-- Exercise material --
--------------------------------
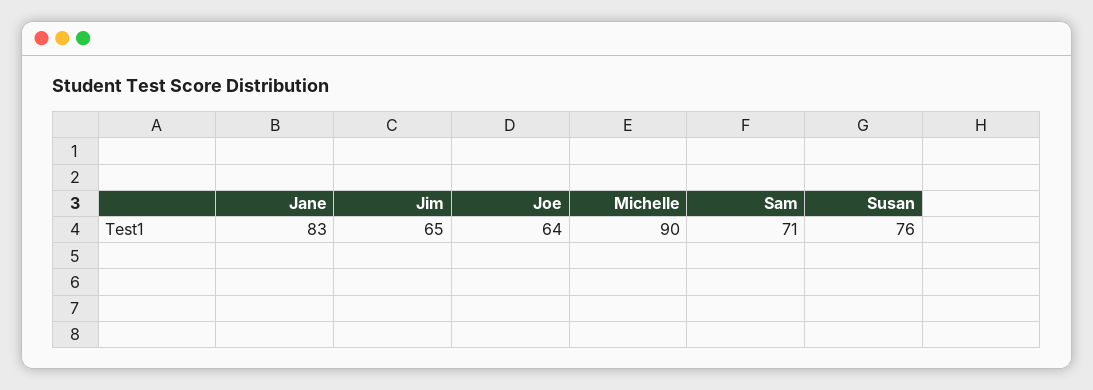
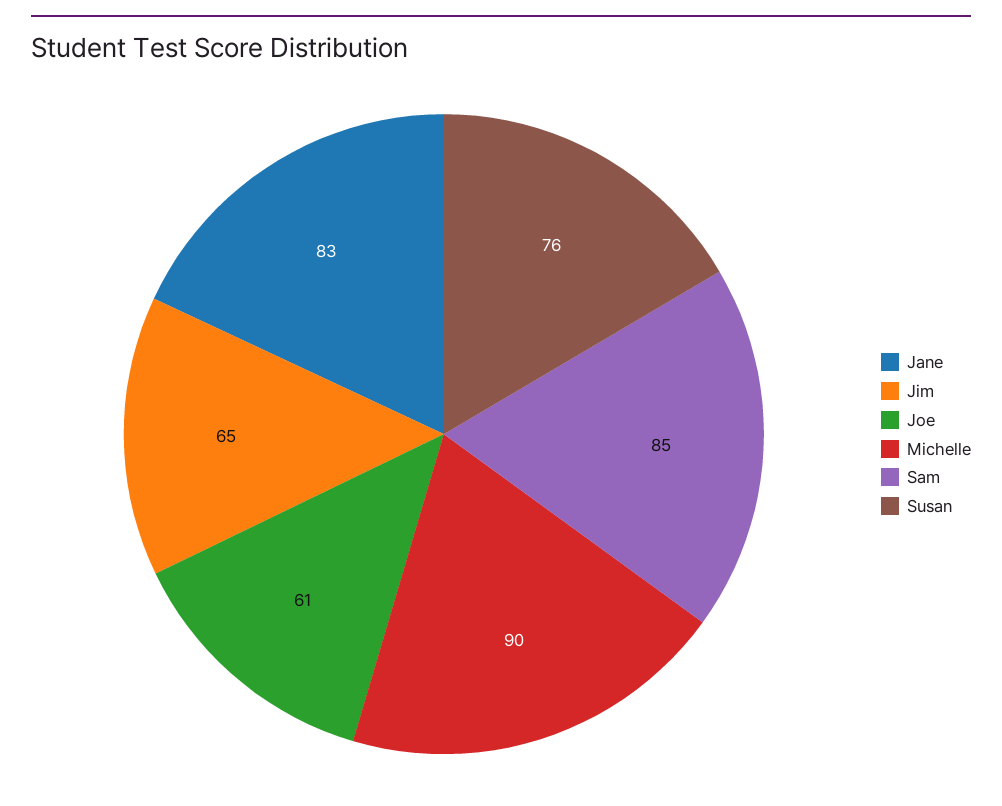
  {
    "Jane": 83,
    "Jim": 65,
-   "Joe": 64,
+   "Joe": 61,
    "Michelle": 90,
-   "Sam": 71,
+   "Sam": 85,
    "Susan": 76
  }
--------------------------------
-- Brief --
From the first line to the last, retype the entries above exactly, minus the pictures.

-- Response for this exercise --
  {
    "Jane": 83,
    "Jim": 65,
-   "Joe": 64,
+   "Joe": 61,
    "Michelle": 90,
-   "Sam": 71,
+   "Sam": 85,
    "Susan": 76
  }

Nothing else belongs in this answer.